Keep reading, no matter what

I am currently in the midst of a 6-month yoga immersion class. We meet for one intensive weekend once a month; in the meantime, we are responsible for building a home practice and journaling about it. I took this project on because I wanted to make yoga a more consistent part of my life – I wanted it to become something that I do no matter what.

It’s been working. Yoga is a bigger part of my life now than it has ever been. But maybe more interesting than that is how the process of this immersion is making me reflect on other parts of my life that are there “no matter what.”

One of those is reading. Be the world falling around me, I must read. And so I have been continuing through the 2017 Sirens Reading Challenge. I read three more books – Marika McCoola & Emily Carroll’s Baba Yaga’s Assistant, Anna-Marie McLemore’s When the Moon Was Ours, and Jewell Parker Rhodes’ Bayou Magic– and have completed the “Required Theme” section. I’m on to the “Guests of Honor” section now!

I will read, no matter what.

THE MISTRESS OF SPICES

I just finished The Mistress of Spices by Chitra Banerjee Divakaruni, the fourth book towards the 2017 Sirens Reading Challenge.

I’ll have more to say about this book later, I think, but right now I will comment that  a story which is at its heart about lust for life is exactly what I needed to read.

Also, I would have guessed, I think, that this was an older book (it was published in 1997). Something about its style is different than a recently-published book would be. Can’t quite put my finger on what, thought.

Next up: Baba Yaga’s Assistant by Marika McCoola & Emily Carroll.

The Sirens reading challenge and ALL THE BIRDS IN THE SKY

As I posted on Twitter a while back, I’ve decided to do the 2017 Sirens Reading Challenge this year.

I’ve never done any kind of reading challenge before; usually I read plenty without structure. But between all the horrible world news and the general business of life, I haven’t been reading as much as I would like recently – and when I have been reading, I’ve been subject to periodic reading slumps. Some structure seems in order.

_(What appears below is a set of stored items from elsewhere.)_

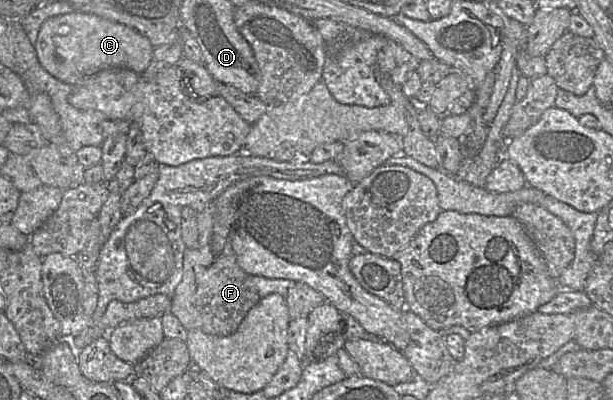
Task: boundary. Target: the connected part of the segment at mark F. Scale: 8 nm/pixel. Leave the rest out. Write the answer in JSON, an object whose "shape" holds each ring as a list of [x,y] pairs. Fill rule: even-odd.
{"shape":[[[214,203],[197,214],[199,229],[199,246],[186,249],[183,258],[183,275],[171,297],[170,311],[177,317],[186,329],[200,329],[205,333],[217,336],[227,336],[234,333],[247,313],[261,299],[253,282],[253,275],[247,274],[238,264],[235,251],[224,227],[215,221]]]}

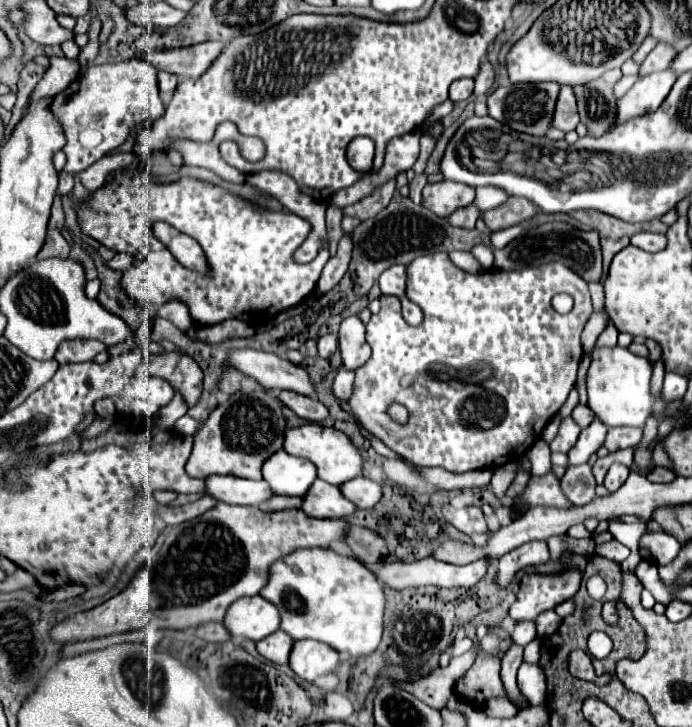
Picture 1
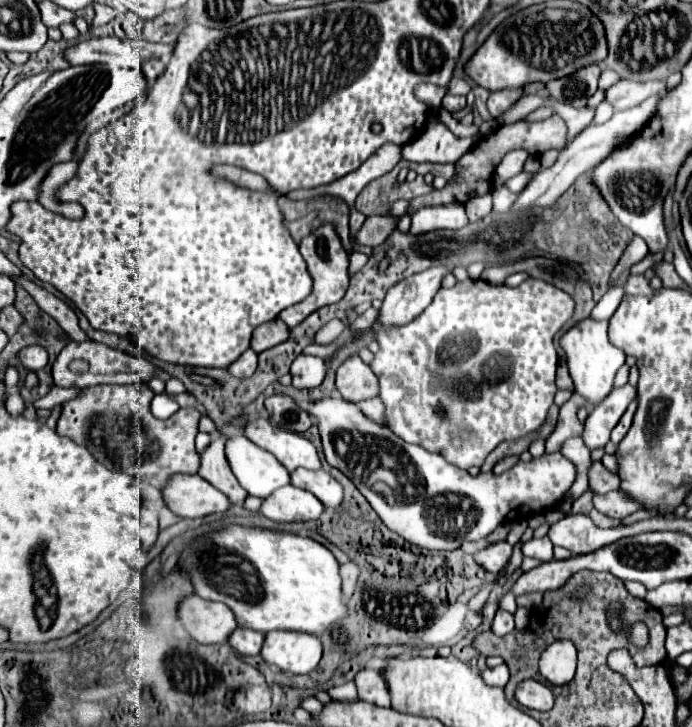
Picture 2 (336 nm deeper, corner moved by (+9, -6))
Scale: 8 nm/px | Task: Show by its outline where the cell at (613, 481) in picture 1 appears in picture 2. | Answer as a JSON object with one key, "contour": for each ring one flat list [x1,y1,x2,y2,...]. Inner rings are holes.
{"contour":[[568,514,556,524,550,526,548,538,554,546,568,548,574,554,588,554,600,550,620,538,632,536,640,532,640,526,632,524,632,528,598,528,588,514]]}

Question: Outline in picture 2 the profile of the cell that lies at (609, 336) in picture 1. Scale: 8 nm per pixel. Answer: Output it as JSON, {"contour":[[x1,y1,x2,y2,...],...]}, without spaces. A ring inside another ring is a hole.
{"contour":[[622,286,608,290,608,292,600,298,600,302,594,306,594,310,592,310,592,314,590,314,592,320,610,320,612,314,616,312,616,308,618,308,622,296,624,296,624,288,622,288]]}

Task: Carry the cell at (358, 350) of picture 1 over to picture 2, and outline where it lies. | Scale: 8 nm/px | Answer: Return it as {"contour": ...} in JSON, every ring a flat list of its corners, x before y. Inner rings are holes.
{"contour":[[358,354,346,358,336,370,336,388,344,400,366,400,378,396,378,380]]}

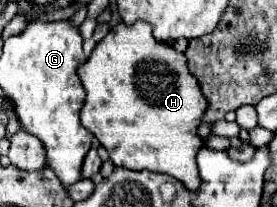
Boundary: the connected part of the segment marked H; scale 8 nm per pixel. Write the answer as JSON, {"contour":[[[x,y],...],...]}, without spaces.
{"contour":[[[138,21],[134,25],[118,23],[92,51],[86,63],[78,67],[80,81],[86,89],[86,103],[82,107],[82,125],[94,133],[100,145],[108,151],[116,167],[126,167],[134,171],[154,171],[166,173],[184,183],[188,191],[200,187],[200,175],[196,165],[196,153],[204,145],[198,135],[198,125],[208,107],[206,97],[194,75],[190,75],[186,65],[186,55],[178,53],[172,45],[156,41],[150,25]]]}

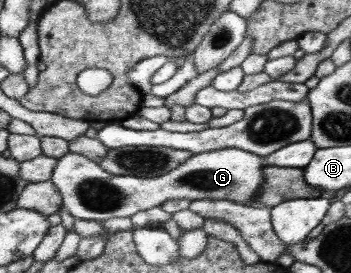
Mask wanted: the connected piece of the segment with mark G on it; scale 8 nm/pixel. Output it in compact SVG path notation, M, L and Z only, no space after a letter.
M221 149L191 154L177 169L161 177L143 179L129 175L112 175L94 160L69 152L57 160L51 183L62 195L62 207L77 219L105 221L114 217L131 217L138 211L160 206L170 199L226 199L246 206L252 205L256 193L265 183L264 161L259 155L241 149Z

The Sirens Reading Challenge has five parts, two required (in which you read all the books in that part), and three where you have a choice. I am beginning with the “Required Theme” section. I’ve already read two (Chime by Franny Billingsley, an old favorite; and Sorcerer to the Crown by Zen Cho, which I read last year and very much enjoyed), which leaves me five more.

I began yesterday with Charlie Jane Anders’ All the Birds in the Sky. There’s been a lot written about this one (here is the LA Times review) so I won’t rehash the plot points. What I will say, though, is (a) the writing is incredibly skillful and yet (b) the book overall kind of left me cold. It might be the science-vs.-nature setup (although Anders resolves this nicely, this dichotomy is one that bugs me). It might be that (again, given the awful news in the world) I can’t handle books with a dystopian bent right now. It might just be my mood.

Can’t say. I can say, though, that despite all this I did both enjoy and admire this book. Definitely it is worth a read.